[Data entries]
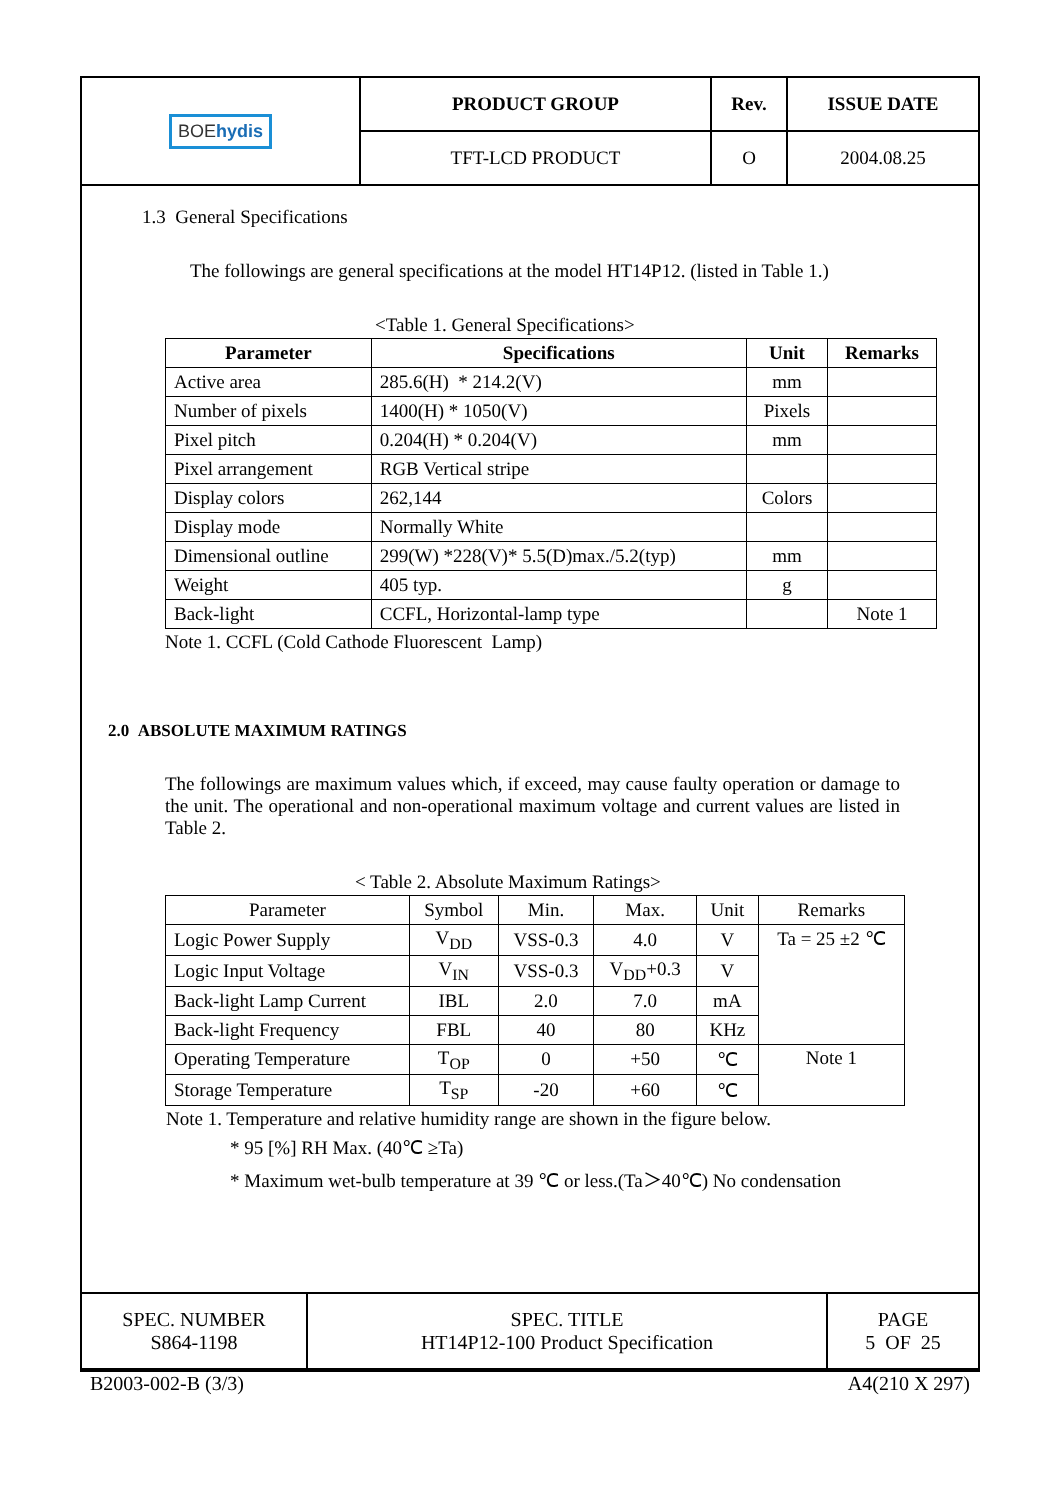| BOE hydis | PRODUCT GROUP | Rev. | ISSUE DATE |
| | TFT-LCD PRODUCT | O | 2004.08.25 |
1.3 General Specifications
The followings are general specifications at the model HT14P12. (listed in Table 1.)
<Table 1. General Specifications>
| Parameter | Specifications | Unit | Remarks |
| --- | --- | --- | --- |
| Active area | 285.6(H) * 214.2(V) | mm | |
| Number of pixels | 1400(H) * 1050(V) | Pixels | |
| Pixel pitch | 0.204(H) * 0.204(V) | mm | |
| Pixel arrangement | RGB Vertical stripe | | |
| Display colors | 262,144 | Colors | |
| Display mode | Normally White | | |
| Dimensional outline | 299(W) *228(V)* 5.5(D)max./5.2(typ) | mm | |
| Weight | 405 typ. | g | |
| Back-light | CCFL, Horizontal-lamp type | | Note 1 |
Note 1. CCFL (Cold Cathode Fluorescent Lamp)
2.0 ABSOLUTE MAXIMUM RATINGS
The followings are maximum values which, if exceed, may cause faulty operation or damage to the unit. The operational and non-operational maximum voltage and current values are listed in Table 2.
< Table 2. Absolute Maximum Ratings>
| Parameter | Symbol | Min. | Max. | Unit | Remarks |
| --- | --- | --- | --- | --- | --- |
| Logic Power Supply | V<sub>DD</sub> | VSS-0.3 | 4.0 | V | Ta = 25 ±2 ℃ |
| Logic Input Voltage | V<sub>IN</sub> | VSS-0.3 | V<sub>DD</sub>+0.3 | V | |
| Back-light Lamp Current | IBL | 2.0 | 7.0 | mA | |
| Back-light Frequency | FBL | 40 | 80 | KHz | |
| Operating Temperature | T<sub>OP</sub> | 0 | +50 | ℃ | Note 1 |
| Storage Temperature | T<sub>SP</sub> | -20 | +60 | ℃ | |
Note 1. Temperature and relative humidity range are shown in the figure below.
* 95 [%] RH Max. (40℃ ≥Ta)
* Maximum wet-bulb temperature at 39 ℃ or less.(Ta＞40℃) No condensation
| SPEC. NUMBER S864-1198 | SPEC. TITLE HT14P12-100 Product Specification | PAGE 5 OF 25 |
B2003-002-B (3/3) A4(210 X 297)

» **About this task**: Whenever a line above includes the string "Note", copy it.

» **Answer area**:
| Back-light | CCFL, Horizontal-lamp type | | Note 1 |
Note 1. CCFL (Cold Cathode Fluorescent Lamp)
| Operating Temperature | T<sub>OP</sub> | 0 | +50 | ℃ | Note 1 |
Note 1. Temperature and relative humidity range are shown in the figure below.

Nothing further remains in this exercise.